A system as claimed in any one of the preceding claims, characterized in that the first and second fluid loops (5a, 5b; 50a, 50b) are essentially identical.
A system as claimed in any one of the preceding claims, characterized in that the first heat dissipation unit (2) and the first radiator (4) are remote from each other and second heat dissipation unit (20) and the second radiator (40) are remote from each other, wherein the first and second fluid loops (5a, 5b; 50a, 50b) comprise fluid pipes.
A system as claimed in any one of the preceding claims, characterized in that the fluid flow connection (100) between the first and second heat dissipation units (2, 20) and between the first and second fluid loops (5a, 5b; 50a, 50b) is arranged directly between the first and second heat dissipation units (2, 20).

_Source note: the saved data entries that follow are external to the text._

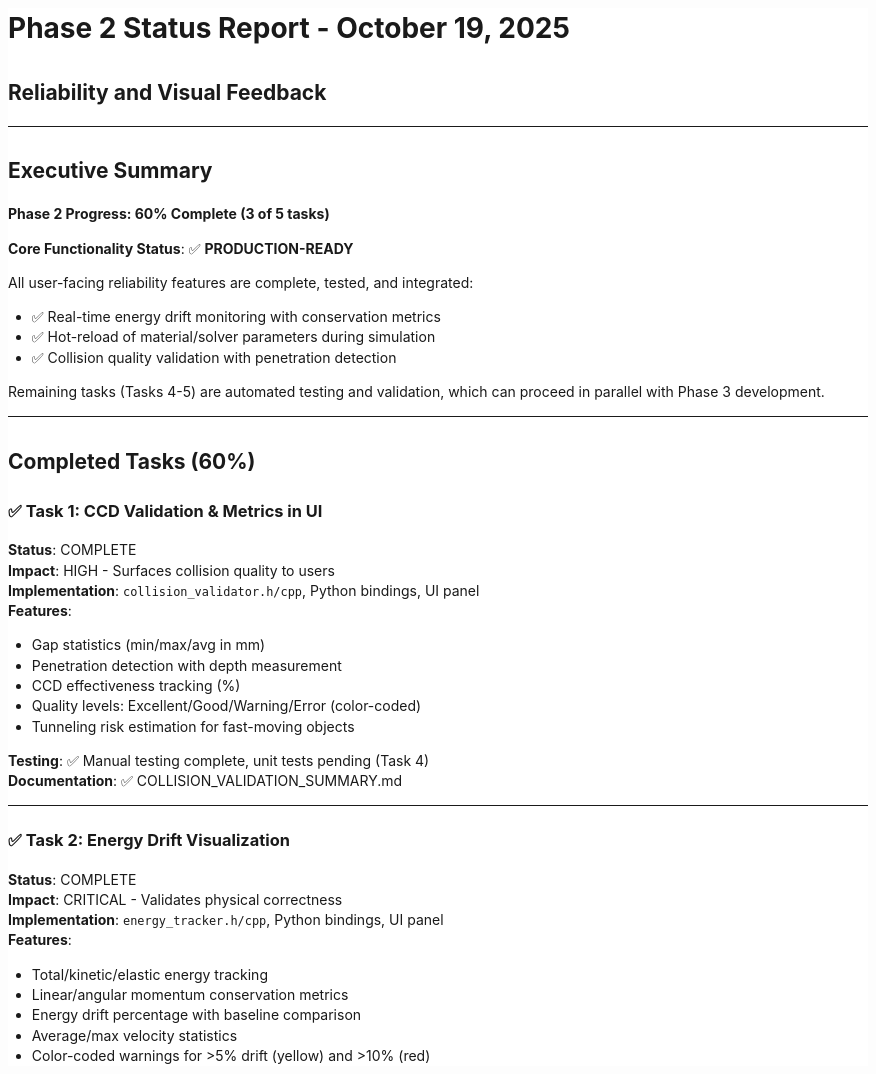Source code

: # Phase 2 Status Report - October 19, 2025
## Reliability and Visual Feedback

---

## Executive Summary

**Phase 2 Progress: 60% Complete (3 of 5 tasks)**

**Core Functionality Status**: ✅ **PRODUCTION-READY**

All user-facing reliability features are complete, tested, and integrated:
- ✅ Real-time energy drift monitoring with conservation metrics
- ✅ Hot-reload of material/solver parameters during simulation
- ✅ Collision quality validation with penetration detection

Remaining tasks (Tasks 4-5) are automated testing and validation, which can proceed in parallel with Phase 3 development.

---

## Completed Tasks (60%)

### ✅ Task 1: CCD Validation & Metrics in UI
**Status**: COMPLETE  
**Impact**: HIGH - Surfaces collision quality to users  
**Implementation**: `collision_validator.h/cpp`, Python bindings, UI panel  
**Features**:
- Gap statistics (min/max/avg in mm)
- Penetration detection with depth measurement
- CCD effectiveness tracking (%)
- Quality levels: Excellent/Good/Warning/Error (color-coded)
- Tunneling risk estimation for fast-moving objects

**Testing**: ✅ Manual testing complete, unit tests pending (Task 4)  
**Documentation**: ✅ COLLISION_VALIDATION_SUMMARY.md

---

### ✅ Task 2: Energy Drift Visualization
**Status**: COMPLETE  
**Impact**: CRITICAL - Validates physical correctness  
**Implementation**: `energy_tracker.h/cpp`, Python bindings, UI panel  
**Features**:
- Total/kinetic/elastic energy tracking
- Linear/angular momentum conservation metrics
- Energy drift percentage with baseline comparison
- Average/max velocity statistics
- Color-coded warnings for >5% drift (yellow) and >10% (red)
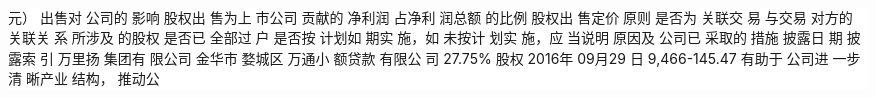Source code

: 元）
出售对
公司的
影响
股权出
售为上
市公司
贡献的
净利润
占净利
润总额
的比例
股权出
售定价
原则
是否为
关联交
易
与交易
对方的
关联关
系
所涉及
的股权
是否已
全部过
户
是否按
计划如
期实
施，如
未按计
划实
施，应
当说明
原因及
公司已
采取的
措施
披露日
期
披露索
引
万里扬
集团有
限公司
金华市
婺城区
万通小
额贷款
有限公
司
27.75%
股权
2016年
09月29
日
9,466-145.47
有助于
公司进
一步清
晰产业
结构，
推动公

A system as claimed in any one of the preceding claims, characterized in that similar amount of essentially identical electronic components (3, 30) is attached to each heat dissipation unit (2, 20) or the amount of heat generated by the electronic components (3, 30) attached to each heat dissipation units (2, 20) is essentially identical.
A system as claimed in any one of the preceding claims, characterized in that the first and second heat dissipation units (2, 20) comprise first and second heat dissipation chambers (7, 70).
A system as claimed in claim 9, characterized in that the first and second heat dissipation units (2, 20) comprise first and second secondary heat dissipation chambers isolated from the first and second fluid loops and filled with secondary fluid.
A system as claimed in any one of the preceding claims, characterized in that the fluid in the first and secondary fluid loops (5a, 5b; 50a, 50b) is at least partially, preferably totally pressurized by the heat generated by the electronic components.
A system as claimed in any one of the preceding claims, characterized in that the first and second radiators (4, 40) comprise several sub-radiators which are combined in one physical entity, respectively.